TASK STATEMENT:
Please reproduce the data exactly, excluding any pictures it contains.

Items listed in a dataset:
┄┄┄┄┄┄

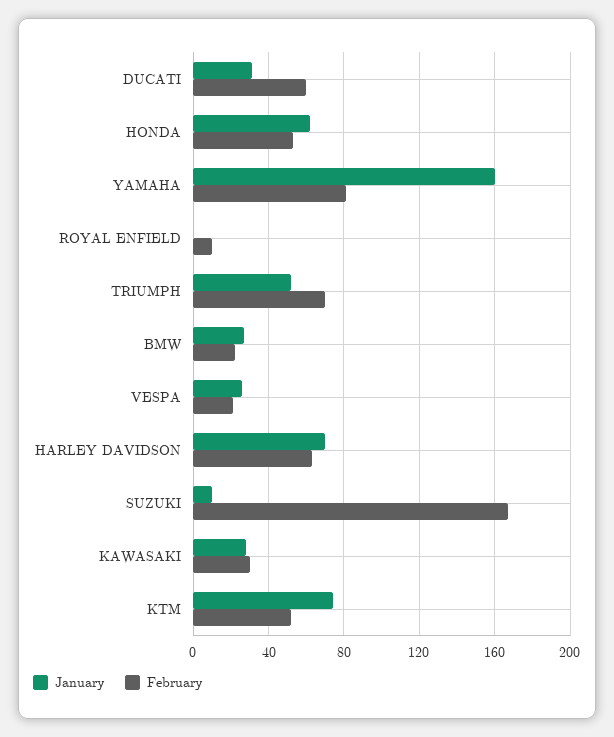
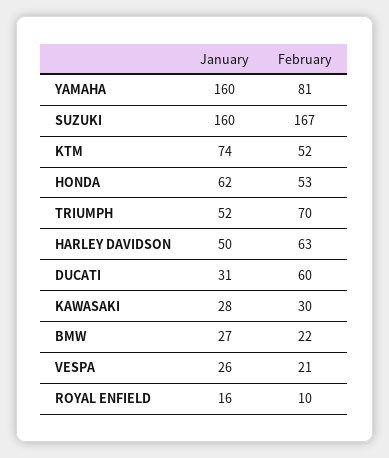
  {
    "January": {
      "DUCATI": 31,
      "HONDA": 62,
      "YAMAHA": 160,
-     "ROYAL ENFIELD": 0,
+     "ROYAL ENFIELD": 16,
      "TRIUMPH": 52,
      "BMW": 27,
      "VESPA": 26,
-     "HARLEY DAVIDSON": 70,
+     "HARLEY DAVIDSON": 50,
-     "SUZUKI": 10,
+     "SUZUKI": 160,
      "KAWASAKI": 28,
      "KTM": 74
    },
    "February": {
      "DUCATI": 60,
      "HONDA": 53,
      "YAMAHA": 81,
      "ROYAL ENFIELD": 10,
      "TRIUMPH": 70,
      "BMW": 22,
      "VESPA": 21,
      "HARLEY DAVIDSON": 63,
      "SUZUKI": 167,
      "KAWASAKI": 30,
      "KTM": 52
    }
  }

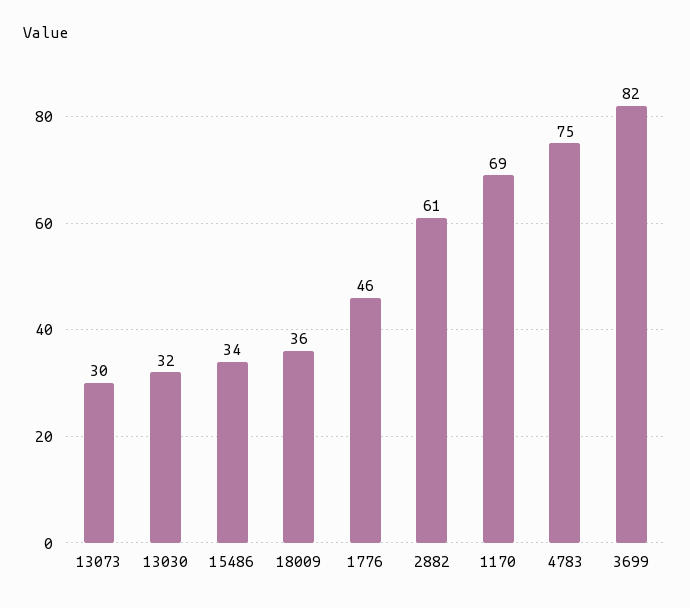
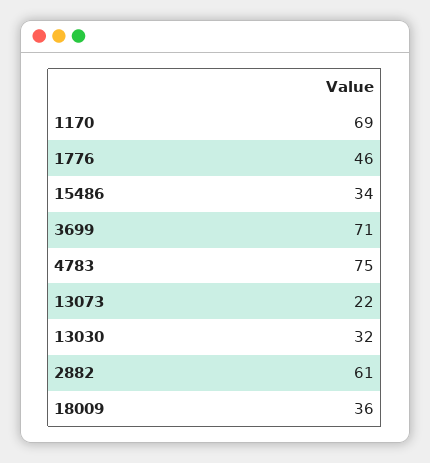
  {
-   "13073": 30,
+   "13073": 22,
    "13030": 32,
    "15486": 34,
    "18009": 36,
    "1776": 46,
    "2882": 61,
    "1170": 69,
    "4783": 75,
-   "3699": 82
+   "3699": 71
  }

┄┄┄┄┄┄

RESPONSE TO THIS TASK:
  {
    "January": {
      "DUCATI": 31,
      "HONDA": 62,
      "YAMAHA": 160,
-     "ROYAL ENFIELD": 0,
+     "ROYAL ENFIELD": 16,
      "TRIUMPH": 52,
      "BMW": 27,
      "VESPA": 26,
-     "HARLEY DAVIDSON": 70,
+     "HARLEY DAVIDSON": 50,
-     "SUZUKI": 10,
+     "SUZUKI": 160,
      "KAWASAKI": 28,
      "KTM": 74
    },
    "February": {
      "DUCATI": 60,
      "HONDA": 53,
      "YAMAHA": 81,
      "ROYAL ENFIELD": 10,
      "TRIUMPH": 70,
      "BMW": 22,
      "VESPA": 21,
      "HARLEY DAVIDSON": 63,
      "SUZUKI": 167,
      "KAWASAKI": 30,
      "KTM": 52
    }
  }

  {
-   "13073": 30,
+   "13073": 22,
    "13030": 32,
    "15486": 34,
    "18009": 36,
    "1776": 46,
    "2882": 61,
    "1170": 69,
    "4783": 75,
-   "3699": 82
+   "3699": 71
  }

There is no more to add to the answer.